→ WHAT YOU SHOULD DO:
Please give again, exactly, every line of the material from the one containing "Generate a 3D" to the end, including both of those lines.

::: SOURCE INFORMATION :::

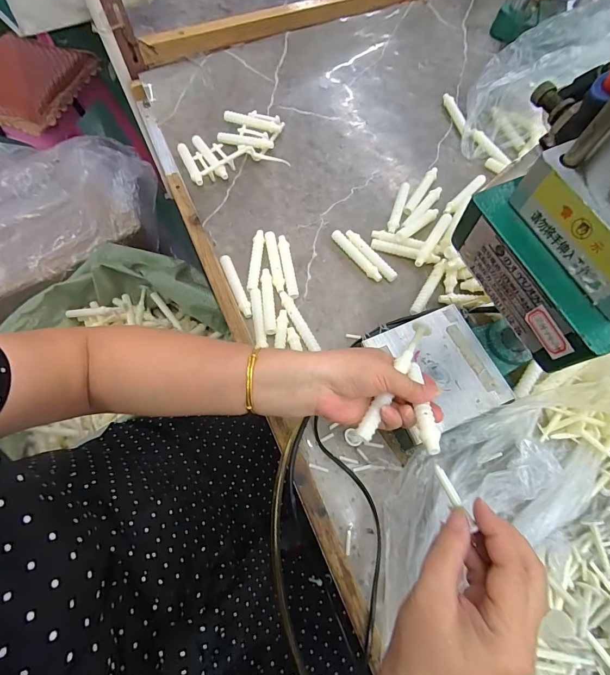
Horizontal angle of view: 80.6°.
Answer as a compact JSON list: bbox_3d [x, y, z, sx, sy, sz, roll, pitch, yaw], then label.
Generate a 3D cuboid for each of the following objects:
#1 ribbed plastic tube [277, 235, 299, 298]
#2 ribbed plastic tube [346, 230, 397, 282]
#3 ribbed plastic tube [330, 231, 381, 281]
[{"bbox_3d":[-0.023,-0.094,0.483,0.016,0.012,0.096,-9,67,-4],"label":"ribbed plastic tube"},{"bbox_3d":[0.089,-0.112,0.487,0.016,0.014,0.092,-31,70,-12],"label":"ribbed plastic tube"},{"bbox_3d":[0.069,-0.111,0.489,0.012,0.012,0.093,-36,71,-14],"label":"ribbed plastic tube"}]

:::

→ COMPLETED EXERCISE:
Generate a 3D cuboid for each of the following objects:
#1 ribbed plastic tube [277, 235, 299, 298]
#2 ribbed plastic tube [346, 230, 397, 282]
#3 ribbed plastic tube [330, 231, 381, 281]
[{"bbox_3d":[-0.023,-0.094,0.483,0.016,0.012,0.096,-9,67,-4],"label":"ribbed plastic tube"},{"bbox_3d":[0.089,-0.112,0.487,0.016,0.014,0.092,-31,70,-12],"label":"ribbed plastic tube"},{"bbox_3d":[0.069,-0.111,0.489,0.012,0.012,0.093,-36,71,-14],"label":"ribbed plastic tube"}]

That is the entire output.